The Seine in France also has religious connections. It is named after the young female Celtic deity Sequana.

These are just two examples to show how humans still venerate their crucial, symbolic waterways. But they are also examples of how modern man is failing them.

Ahead of the Paris Olympics, which takes place in 2024, France has launched a €1.5 billion ($1.6 billion) effort to clean up the Seine. Years of pollution – largely as a result of sewage spilling into it – led to a ban on swimming in the river in 1923. By 2025, more than 100 years later, swimming will finally be allowed again because of the successful clean-up.

It is a less positive picture in the UK, where dangerously high water-pollution levels across the country have been controversial in recent years. They are in large part due to excessive use of fertiliser and pesticides, untreated sewage and polluted run-off water from roads and towns. High levels are estimated to put 10 per cent of freshwater and wetland species at risk of extinction.

Fortunately, people are taking note around the world. In 2017, a river in New Zealand was granted the same legal rights as a human being, after advocacy from a local Maori tribe.

A similar story took place in India, too. In March 2017, the High Court in Uttarakhand state, ruled that the Ganges and Yamuna rivers had the same legal status as human beings, although it was eventually overturned that year by the Supreme Court.

These practical and symbolic moves by people trying to protect waterways demonstrate two things. First, that humanity will always need freshwater. It is no coincidence that many of the world's great capitals were founded next to rivers. In Egypt, the Nile is as crucial today as it was for the Ancient Egyptians, in terms of health, livelihoods and environmental well-being. As the consequences of climate change become more obvious, their practical benefits will only become clearer.

The second is more profound. No matter what the culture, rivers always have some kind of deeper significance for people. One the most poignant and worrying declines in Iraq is the drying up of its ancient rivers and marshlands. As they disappear, people lose something beautiful and spiritual that their ancestors shared for thousands of years. It is little surprise that in the Iranian city of Isfahan, the dried-out river bed of the once copious Zayandeh is often cited in anti-government protest movements.
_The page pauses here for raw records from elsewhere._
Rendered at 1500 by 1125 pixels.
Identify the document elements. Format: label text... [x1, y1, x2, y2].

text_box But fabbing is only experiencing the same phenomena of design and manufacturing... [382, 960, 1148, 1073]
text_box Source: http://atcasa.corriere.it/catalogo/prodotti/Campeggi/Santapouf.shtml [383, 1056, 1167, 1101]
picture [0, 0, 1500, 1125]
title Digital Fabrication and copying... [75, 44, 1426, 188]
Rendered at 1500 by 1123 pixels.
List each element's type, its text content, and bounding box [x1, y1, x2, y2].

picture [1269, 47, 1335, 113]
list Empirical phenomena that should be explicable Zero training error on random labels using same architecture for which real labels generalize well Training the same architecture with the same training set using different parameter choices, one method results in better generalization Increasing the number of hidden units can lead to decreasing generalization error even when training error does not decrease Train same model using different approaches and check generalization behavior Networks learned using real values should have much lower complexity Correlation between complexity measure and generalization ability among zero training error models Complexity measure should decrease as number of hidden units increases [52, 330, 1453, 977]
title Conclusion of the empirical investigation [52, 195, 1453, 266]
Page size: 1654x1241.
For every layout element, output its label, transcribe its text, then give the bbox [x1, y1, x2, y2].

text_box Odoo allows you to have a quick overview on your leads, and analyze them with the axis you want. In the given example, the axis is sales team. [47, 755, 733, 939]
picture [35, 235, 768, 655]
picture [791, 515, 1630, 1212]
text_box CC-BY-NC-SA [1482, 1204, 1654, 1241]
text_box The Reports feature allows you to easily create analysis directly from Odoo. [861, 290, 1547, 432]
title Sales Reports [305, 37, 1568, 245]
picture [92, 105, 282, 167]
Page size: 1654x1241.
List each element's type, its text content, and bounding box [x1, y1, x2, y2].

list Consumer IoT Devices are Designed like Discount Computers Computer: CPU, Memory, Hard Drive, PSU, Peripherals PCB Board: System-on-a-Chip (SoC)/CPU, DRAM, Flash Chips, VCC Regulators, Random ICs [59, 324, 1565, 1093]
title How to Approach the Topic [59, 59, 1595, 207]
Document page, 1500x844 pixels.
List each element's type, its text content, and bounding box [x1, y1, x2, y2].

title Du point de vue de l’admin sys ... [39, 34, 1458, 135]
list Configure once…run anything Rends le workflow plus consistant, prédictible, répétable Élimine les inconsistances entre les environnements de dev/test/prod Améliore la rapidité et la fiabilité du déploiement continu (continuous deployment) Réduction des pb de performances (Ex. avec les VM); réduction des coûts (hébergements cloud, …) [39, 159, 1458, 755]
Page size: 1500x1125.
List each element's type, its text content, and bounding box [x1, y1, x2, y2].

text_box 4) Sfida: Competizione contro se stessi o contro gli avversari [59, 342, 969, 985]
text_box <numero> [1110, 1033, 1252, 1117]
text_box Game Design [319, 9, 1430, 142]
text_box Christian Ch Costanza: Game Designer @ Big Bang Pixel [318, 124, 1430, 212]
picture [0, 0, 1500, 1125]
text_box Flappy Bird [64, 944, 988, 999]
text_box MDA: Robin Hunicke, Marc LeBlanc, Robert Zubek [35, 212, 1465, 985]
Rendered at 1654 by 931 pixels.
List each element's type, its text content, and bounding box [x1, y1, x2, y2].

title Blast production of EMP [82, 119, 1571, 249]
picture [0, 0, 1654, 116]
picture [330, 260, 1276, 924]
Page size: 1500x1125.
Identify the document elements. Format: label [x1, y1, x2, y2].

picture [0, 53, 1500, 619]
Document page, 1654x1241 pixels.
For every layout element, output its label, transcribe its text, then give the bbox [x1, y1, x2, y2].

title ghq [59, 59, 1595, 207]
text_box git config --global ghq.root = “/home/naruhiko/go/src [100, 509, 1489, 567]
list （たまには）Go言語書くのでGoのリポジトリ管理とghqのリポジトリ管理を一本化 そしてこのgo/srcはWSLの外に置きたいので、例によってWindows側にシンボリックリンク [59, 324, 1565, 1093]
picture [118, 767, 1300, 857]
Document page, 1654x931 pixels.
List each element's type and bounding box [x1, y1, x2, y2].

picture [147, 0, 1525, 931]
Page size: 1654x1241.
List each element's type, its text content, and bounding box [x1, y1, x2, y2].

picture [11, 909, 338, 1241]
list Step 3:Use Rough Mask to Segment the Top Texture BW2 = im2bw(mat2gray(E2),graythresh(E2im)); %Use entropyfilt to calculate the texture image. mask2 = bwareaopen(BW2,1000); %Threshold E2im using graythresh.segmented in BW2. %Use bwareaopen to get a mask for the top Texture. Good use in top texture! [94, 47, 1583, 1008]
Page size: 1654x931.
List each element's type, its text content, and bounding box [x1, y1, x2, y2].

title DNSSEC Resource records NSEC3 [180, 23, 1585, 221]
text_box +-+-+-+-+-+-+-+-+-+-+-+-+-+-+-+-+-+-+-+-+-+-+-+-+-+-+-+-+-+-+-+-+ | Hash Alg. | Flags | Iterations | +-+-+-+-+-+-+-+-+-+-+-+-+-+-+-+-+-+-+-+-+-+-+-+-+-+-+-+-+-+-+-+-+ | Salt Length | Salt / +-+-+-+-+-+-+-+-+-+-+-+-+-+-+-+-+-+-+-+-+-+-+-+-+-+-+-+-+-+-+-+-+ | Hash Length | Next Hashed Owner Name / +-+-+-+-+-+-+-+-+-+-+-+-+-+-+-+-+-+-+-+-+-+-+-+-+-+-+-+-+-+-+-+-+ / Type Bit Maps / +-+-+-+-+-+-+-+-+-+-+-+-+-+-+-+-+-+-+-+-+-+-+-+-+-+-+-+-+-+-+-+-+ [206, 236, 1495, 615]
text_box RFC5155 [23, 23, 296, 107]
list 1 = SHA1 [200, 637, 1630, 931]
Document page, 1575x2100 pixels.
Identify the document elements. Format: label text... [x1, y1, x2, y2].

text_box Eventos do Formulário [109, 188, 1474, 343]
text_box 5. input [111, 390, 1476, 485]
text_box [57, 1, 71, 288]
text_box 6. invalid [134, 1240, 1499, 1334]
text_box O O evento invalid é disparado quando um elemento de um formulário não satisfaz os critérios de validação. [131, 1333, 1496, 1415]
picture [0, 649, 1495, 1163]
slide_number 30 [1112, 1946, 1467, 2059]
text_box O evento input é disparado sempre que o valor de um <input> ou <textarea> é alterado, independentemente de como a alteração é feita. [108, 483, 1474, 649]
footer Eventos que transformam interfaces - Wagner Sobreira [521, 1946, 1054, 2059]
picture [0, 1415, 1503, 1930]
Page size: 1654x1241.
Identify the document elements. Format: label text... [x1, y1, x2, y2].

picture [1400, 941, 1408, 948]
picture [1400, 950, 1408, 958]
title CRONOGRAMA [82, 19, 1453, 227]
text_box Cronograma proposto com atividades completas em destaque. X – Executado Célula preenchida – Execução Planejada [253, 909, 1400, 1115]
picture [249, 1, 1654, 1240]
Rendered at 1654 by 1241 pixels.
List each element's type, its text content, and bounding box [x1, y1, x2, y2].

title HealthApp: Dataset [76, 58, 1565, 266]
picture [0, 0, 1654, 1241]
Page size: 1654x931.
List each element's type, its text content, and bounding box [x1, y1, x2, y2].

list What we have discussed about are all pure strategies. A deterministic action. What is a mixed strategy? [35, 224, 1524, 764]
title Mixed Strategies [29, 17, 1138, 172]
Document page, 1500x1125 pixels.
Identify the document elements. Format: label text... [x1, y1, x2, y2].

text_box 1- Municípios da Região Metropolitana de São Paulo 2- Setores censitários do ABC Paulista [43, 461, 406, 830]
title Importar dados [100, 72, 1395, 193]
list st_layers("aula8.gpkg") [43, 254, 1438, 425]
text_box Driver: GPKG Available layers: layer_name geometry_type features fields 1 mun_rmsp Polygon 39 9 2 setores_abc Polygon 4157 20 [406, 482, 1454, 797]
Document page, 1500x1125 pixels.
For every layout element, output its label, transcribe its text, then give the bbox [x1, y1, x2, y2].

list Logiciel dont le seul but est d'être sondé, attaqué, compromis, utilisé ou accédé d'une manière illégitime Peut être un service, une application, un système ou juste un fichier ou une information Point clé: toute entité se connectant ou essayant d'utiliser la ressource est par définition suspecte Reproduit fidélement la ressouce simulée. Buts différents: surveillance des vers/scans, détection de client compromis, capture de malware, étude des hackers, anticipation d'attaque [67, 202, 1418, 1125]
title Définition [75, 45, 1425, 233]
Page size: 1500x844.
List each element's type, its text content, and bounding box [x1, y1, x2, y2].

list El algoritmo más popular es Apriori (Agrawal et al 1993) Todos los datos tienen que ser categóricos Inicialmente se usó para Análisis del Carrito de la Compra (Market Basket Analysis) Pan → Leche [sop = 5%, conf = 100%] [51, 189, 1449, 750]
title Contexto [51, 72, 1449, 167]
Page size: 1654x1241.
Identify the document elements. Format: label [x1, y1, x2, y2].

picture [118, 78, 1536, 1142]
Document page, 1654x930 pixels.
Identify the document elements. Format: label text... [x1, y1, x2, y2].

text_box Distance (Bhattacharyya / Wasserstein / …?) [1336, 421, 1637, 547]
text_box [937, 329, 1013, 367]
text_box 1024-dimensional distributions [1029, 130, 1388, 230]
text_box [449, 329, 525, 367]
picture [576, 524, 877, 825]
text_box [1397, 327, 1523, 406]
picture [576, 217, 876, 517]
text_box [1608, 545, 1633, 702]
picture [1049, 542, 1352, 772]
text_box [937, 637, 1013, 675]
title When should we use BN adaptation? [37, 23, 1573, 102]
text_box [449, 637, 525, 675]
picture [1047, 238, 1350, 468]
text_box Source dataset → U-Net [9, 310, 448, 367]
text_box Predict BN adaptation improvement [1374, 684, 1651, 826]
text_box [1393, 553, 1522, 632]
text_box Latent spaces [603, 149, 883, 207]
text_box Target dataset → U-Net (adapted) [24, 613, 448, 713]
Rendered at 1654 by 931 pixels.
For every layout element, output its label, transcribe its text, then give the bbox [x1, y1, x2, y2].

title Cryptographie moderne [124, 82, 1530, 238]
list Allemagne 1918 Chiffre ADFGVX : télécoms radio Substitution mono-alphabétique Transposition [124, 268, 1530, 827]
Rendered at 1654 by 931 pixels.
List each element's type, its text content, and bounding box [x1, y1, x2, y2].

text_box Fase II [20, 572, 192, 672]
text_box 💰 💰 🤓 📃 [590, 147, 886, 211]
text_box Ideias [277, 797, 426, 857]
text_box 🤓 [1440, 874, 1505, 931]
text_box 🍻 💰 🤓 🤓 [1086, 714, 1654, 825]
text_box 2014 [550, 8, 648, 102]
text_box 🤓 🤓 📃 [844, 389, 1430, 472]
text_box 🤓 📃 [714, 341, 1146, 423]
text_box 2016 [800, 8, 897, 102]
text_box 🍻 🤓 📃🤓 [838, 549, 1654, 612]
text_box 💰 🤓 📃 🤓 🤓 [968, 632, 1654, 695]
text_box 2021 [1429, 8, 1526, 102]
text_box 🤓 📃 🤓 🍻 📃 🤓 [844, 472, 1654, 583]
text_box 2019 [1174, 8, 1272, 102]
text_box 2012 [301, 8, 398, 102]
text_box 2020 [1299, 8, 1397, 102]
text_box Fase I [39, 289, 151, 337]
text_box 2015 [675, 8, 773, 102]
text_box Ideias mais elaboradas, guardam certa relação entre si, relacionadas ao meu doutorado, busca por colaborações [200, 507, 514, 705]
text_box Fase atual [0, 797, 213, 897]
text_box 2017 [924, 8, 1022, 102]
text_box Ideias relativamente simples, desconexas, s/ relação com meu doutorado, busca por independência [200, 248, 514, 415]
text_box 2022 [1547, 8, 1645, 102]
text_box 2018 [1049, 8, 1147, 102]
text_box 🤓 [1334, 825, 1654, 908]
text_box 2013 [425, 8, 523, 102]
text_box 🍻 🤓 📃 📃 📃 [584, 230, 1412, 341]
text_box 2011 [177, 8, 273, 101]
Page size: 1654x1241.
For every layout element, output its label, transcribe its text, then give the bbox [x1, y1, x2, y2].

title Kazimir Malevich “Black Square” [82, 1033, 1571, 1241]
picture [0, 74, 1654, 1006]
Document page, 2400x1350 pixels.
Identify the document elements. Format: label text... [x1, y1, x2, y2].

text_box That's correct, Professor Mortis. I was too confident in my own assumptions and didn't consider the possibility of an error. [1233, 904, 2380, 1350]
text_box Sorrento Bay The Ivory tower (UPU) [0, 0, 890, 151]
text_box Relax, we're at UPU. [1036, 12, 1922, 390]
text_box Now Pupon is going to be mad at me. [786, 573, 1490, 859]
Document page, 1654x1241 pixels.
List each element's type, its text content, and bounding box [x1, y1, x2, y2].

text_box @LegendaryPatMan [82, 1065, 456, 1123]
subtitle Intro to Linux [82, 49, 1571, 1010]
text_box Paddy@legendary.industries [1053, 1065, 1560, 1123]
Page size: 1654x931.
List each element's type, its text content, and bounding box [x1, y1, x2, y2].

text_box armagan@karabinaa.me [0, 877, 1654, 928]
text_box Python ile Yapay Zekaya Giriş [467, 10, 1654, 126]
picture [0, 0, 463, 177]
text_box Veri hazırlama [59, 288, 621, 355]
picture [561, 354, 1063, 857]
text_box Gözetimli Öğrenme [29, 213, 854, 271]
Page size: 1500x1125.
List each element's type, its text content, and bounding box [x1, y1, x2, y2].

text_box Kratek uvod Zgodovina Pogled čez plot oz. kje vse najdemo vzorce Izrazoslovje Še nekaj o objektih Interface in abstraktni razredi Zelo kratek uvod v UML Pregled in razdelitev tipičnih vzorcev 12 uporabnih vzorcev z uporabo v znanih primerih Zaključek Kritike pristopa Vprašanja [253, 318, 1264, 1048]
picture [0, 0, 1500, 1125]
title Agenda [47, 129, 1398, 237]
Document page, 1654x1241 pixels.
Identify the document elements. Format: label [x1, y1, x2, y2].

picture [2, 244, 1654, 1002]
All countries have a right to industrialise, and it is inevitable that a rapidly growing population and economy will have effects on the natural environment. But it must be protected as much as possible. The good news from countries such as India, France and New Zealand is that a great deal can be done to reverse even decades of decline. In 2015, the Indian government launched Namami Gange, a plan to revive the Ganges, with a budget of 200 billion rupees, which this year has been given an extra 100 billion.

By taking the initiative to do so, governments around the world cannot just save the environment and its people, but the very soul of their countries, too.